#### [WHAT IS NEEDED]
The answer is a stretch of the material below, returned exactly: the line containing "RUC: 20100375819", the line containing "DATOS DE LA EMPRESA", and all lines between.

#### [EXTRACTED MATERIAL]
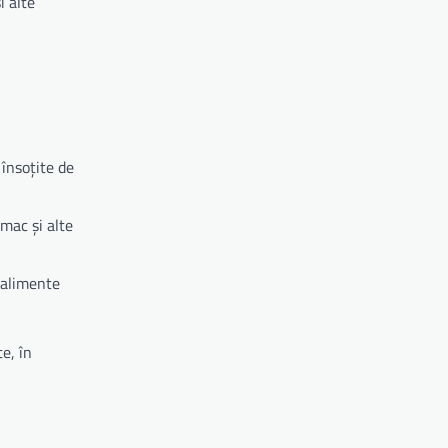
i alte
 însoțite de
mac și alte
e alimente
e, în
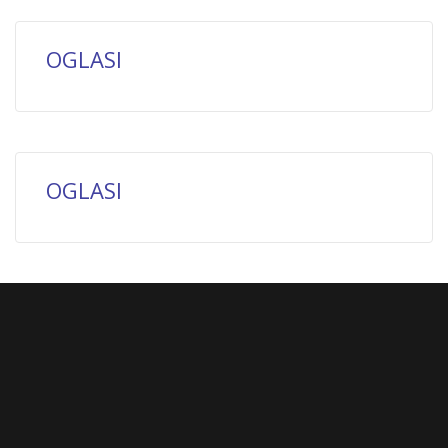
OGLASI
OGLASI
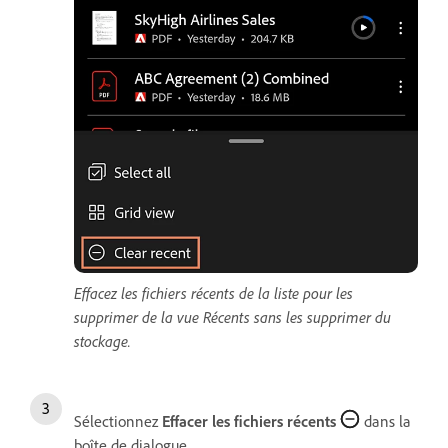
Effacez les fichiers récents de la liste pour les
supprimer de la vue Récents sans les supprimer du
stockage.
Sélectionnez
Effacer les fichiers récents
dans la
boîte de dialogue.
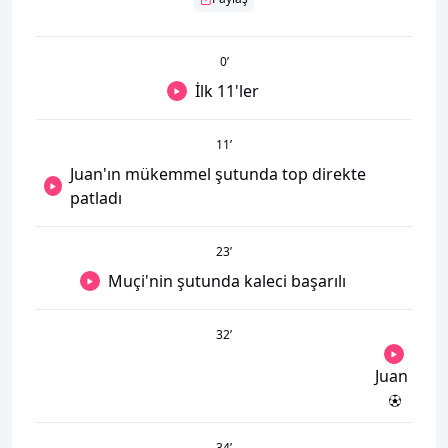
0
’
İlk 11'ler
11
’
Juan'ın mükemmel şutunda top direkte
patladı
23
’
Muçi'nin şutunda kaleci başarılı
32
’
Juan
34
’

...

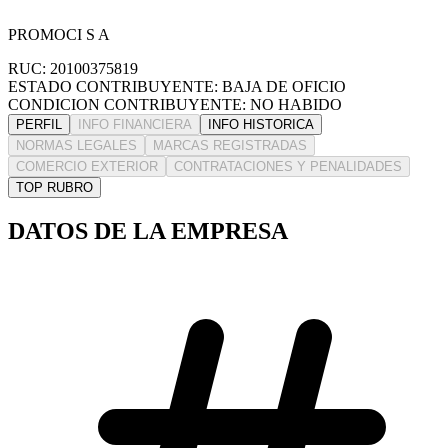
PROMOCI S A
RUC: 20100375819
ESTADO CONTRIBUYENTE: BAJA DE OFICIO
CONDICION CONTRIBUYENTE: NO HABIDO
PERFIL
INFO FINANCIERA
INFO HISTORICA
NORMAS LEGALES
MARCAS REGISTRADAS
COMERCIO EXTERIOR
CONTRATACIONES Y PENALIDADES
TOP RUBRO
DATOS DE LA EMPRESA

#### [ANSWER TO THIS TASK]
RUC: 20100375819
ESTADO CONTRIBUYENTE: BAJA DE OFICIO
CONDICION CONTRIBUYENTE: NO HABIDO
PERFIL
INFO FINANCIERA
INFO HISTORICA
NORMAS LEGALES
MARCAS REGISTRADAS
COMERCIO EXTERIOR
CONTRATACIONES Y PENALIDADES
TOP RUBRO
DATOS DE LA EMPRESA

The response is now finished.